_ABOUT THIS EXERCISE_. Find the lines of data that contain the string "ساعة", then list them.

----------------------------------------

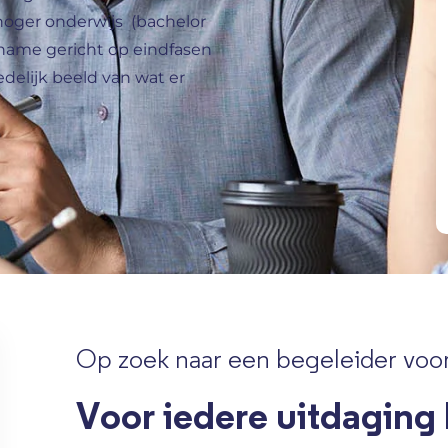
hoger onderwijs (bachelor
t name gericht op eindfasen
edelijk beeld van wat er
Op zoek naar een begeleider voor
Voor iedere uitdaging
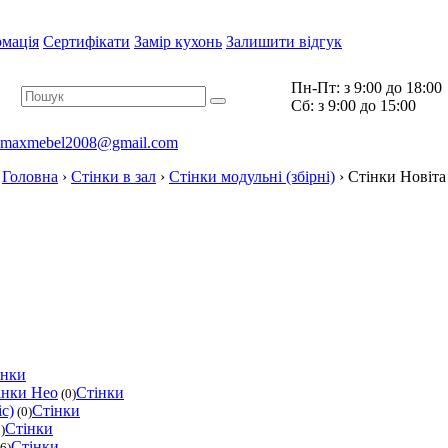
рмація
Сертифікати
Замір кухонь
Залишити відгук
Пн-Пт:
з 9:00 до 18:00
Cб:
з 9:00 до 15:00
maxmebel2008@gmail.com
Головна
›
Стінки в зал
›
Стінки модульні (збірні)
›
Стінки Новіта
інки
інки Нео
Стінки
(0)
с)
Стінки
(0)
Стінки
)
Стінки
6)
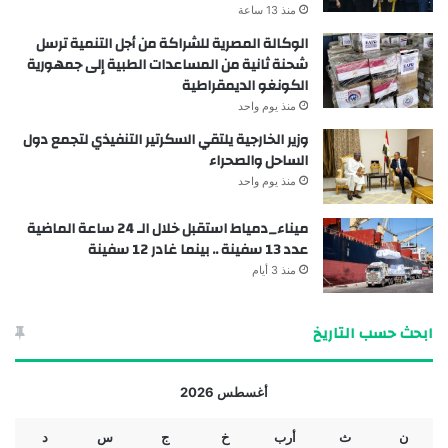
منذ 13 ساعة
الوكالة المصرية للشراكة من أجل التنمية ترسل
شحنة ثانية من المساعدات الطبية إلى جمهورية
الكونغو الديمقراطية
منذ يوم واحد
وزير الخارجية يلتقي السكرتير التنفيذي لتجمع دول
الساحل والصحراء
منذ يوم واحد
ميناء_دمياط استقبل خلال الـ 24 ساعة الماضية
عدد 13 سفينة .. بينما غادر 12 سفينة
منذ 3 أيام
ابحث حسب التاريخ
أغسطس 2026
ن
ث
أرب
خ
ج
س
د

----------------------------------------

_RESULT_.
منذ 13 ساعة
ميناء_دمياط استقبل خلال الـ 24 ساعة الماضية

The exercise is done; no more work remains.